PROBLEMS AND TASKS:
1. List every abbreviation for a calendar era that the blog excerpt below mentions.
2. Copy the blog excerpt below word for word, from "A post card" to "is not logical.".

SOURCE EXCERPT:
══════
That totally gets rid of BC and AD (or BCE and CE if we are being politically correct!). There isn’t a time Before Christ – because he has always existed. All time is in a sense AD because everything that is came after Jesus.

Amazing!

You are amazing
Truly amazing
Author of eternity
There before the world began
Before a single word was spoken
There has never been a time
Darkest night or brightest day
When you have never been there
Always, always there beside me
Amazing, amazing Lord

Tuesday, June 15, 2010

Excuses


A post card arrived this morning. I don’t know anyone who is not tied into school holidays in some form or another, so the idea of anyone on holiday right now is not logical.

There are four pictuersue scenes of Woolacombe on the front and a paragraph of scrawled writing on the back. The weather apparently is mixed rain and sun but not cold and a lot of walking has been done and large ice-creams have been eaten.

It was from my sister. I know her writing and she doesn’t scrawl. I thought perhaps that someone else, my niece perhaps, or perhaps it was even the great niece who is possibly five by now and reads well, but still has to to master writing skills.

Wrong on both accounts! The last sentence reads “Two more weeks of plaster cast – hope you can decipher the scrawl.”
══════
ENTRIES:
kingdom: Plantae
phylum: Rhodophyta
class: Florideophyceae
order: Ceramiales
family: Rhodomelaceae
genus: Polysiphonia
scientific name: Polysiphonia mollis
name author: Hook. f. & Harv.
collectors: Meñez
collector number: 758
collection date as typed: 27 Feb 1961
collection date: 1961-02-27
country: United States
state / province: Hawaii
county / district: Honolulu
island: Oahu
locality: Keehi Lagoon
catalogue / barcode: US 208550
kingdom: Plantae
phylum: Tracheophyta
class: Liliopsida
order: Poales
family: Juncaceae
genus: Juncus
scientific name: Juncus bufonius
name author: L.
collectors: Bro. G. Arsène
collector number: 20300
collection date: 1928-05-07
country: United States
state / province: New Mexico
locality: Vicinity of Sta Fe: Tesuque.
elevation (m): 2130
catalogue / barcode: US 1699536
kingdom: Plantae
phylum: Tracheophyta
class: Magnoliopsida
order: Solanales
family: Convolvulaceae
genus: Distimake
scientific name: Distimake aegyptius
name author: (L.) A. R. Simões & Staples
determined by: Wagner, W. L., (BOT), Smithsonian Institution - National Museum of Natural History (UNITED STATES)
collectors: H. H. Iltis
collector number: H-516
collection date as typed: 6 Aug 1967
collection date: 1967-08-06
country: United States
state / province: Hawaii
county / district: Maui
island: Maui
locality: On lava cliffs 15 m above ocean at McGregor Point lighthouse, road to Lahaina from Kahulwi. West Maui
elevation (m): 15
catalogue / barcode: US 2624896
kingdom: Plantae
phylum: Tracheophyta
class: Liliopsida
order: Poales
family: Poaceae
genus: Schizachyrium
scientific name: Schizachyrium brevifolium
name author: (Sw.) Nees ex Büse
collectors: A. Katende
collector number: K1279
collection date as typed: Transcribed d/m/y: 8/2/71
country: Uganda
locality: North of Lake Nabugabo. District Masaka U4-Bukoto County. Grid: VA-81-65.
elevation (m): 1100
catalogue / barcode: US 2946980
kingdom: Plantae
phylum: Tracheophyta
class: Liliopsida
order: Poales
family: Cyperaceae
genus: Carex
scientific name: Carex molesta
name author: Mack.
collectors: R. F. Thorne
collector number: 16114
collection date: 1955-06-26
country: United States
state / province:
══════
THE SOLUTIONS:
1. BC, AD, BCE, CE

2.
A post card arrived this morning. I don’t know anyone who is not tied into school holidays in some form or another, so the idea of anyone on holiday right now is not logical.